D_6upTmWkAAR-SO.jpeg (540×1 px, 41 KB)

Event Timeline

Lea_Lacroix_WMDE renamed this task from Suspicious data lost on the Query Service to Suspicious data loss on the Query Service.Jul 20 2019, 4:18 PM

For example, if I run this query

It gives 34 rows (in reality should be >300), with Swedish at 2018 (should be over 7000) and English at 89 (should be over 10 000).

Yesterday I was able to get correct results by adding some random comments in the query and/or re-running it several times, but it doesn't work today anymore.

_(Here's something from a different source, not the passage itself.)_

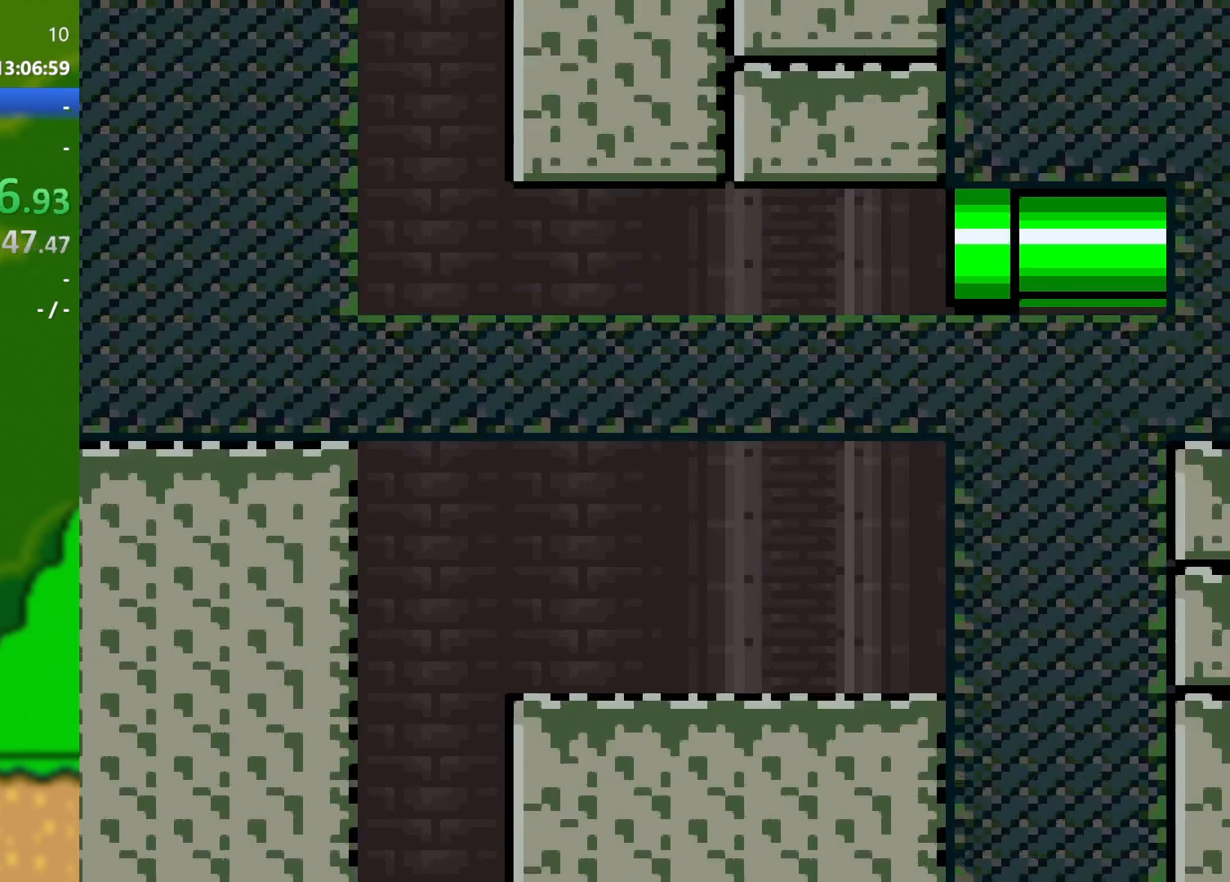
{"buttons": ["Y"], "events": [[283, "Y", "down"]]}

It started happening on July 18.

Worth noting that user:Twofivesixbot

https://www.wikidata.org/w/index.php?title=Special:Contributions/Twofivesixbot&offset=&limit=500&target=Twofivesixbot

has been doing a lot of merges of gene items of late, which may be associated with triple decreases over the past fortnight. Examples from around the time of the triple decrease illustrated above, sometimes involving items with ~800k of properties:

https://www.wikidata.org/w/index.php?title=Special:Contributions/Twofivesixbot&offset=20190718050705&limit=500&target=Twofivesixbot

to

https://www.wikidata.org/w/index.php?title=Special:Contributions/Twofivesixbot&dir=prev&offset=20190718061657&limit=500&target=Twofivesixbot

My fault, I've not loaded the full Lexeme dump. So missing Lexemes are because of that. I'll fix it on Monday. Also, please use Wikidata-Query-Service bug, otherwise I might miss the bug.

Smalyshev triaged this task as High priority.

We also seem to be missing lexemes dumps for last 2 weeks - the latest one is Jul 5h. @ArielGlenn is this something related to the dumps problems we had with JSON or a different issue?

The truthy nt ones for last week are still finishing up, and then the lexemes for last week will go. That was due to T228104 which was caused by https://gerrit.wikimedia.org/r/#/c/mediawiki/core/+/519304/ in wmf.13. That was deployed to group1 on July 11 (see .https://tools.wmflabs.org/sal/log/AWvjLDb1OwpQ-3Pk9nl7 ) which means the previous weeks' lexemes did not run either, as they go near the end of the week.

This could just be merged in as dup to T228104 imo.

Thanks @ArielGlenn the dump is now up, I'll load it shortly.

Should be fine now, please verify.

Yes, the queries are behaving as expected. Thank you!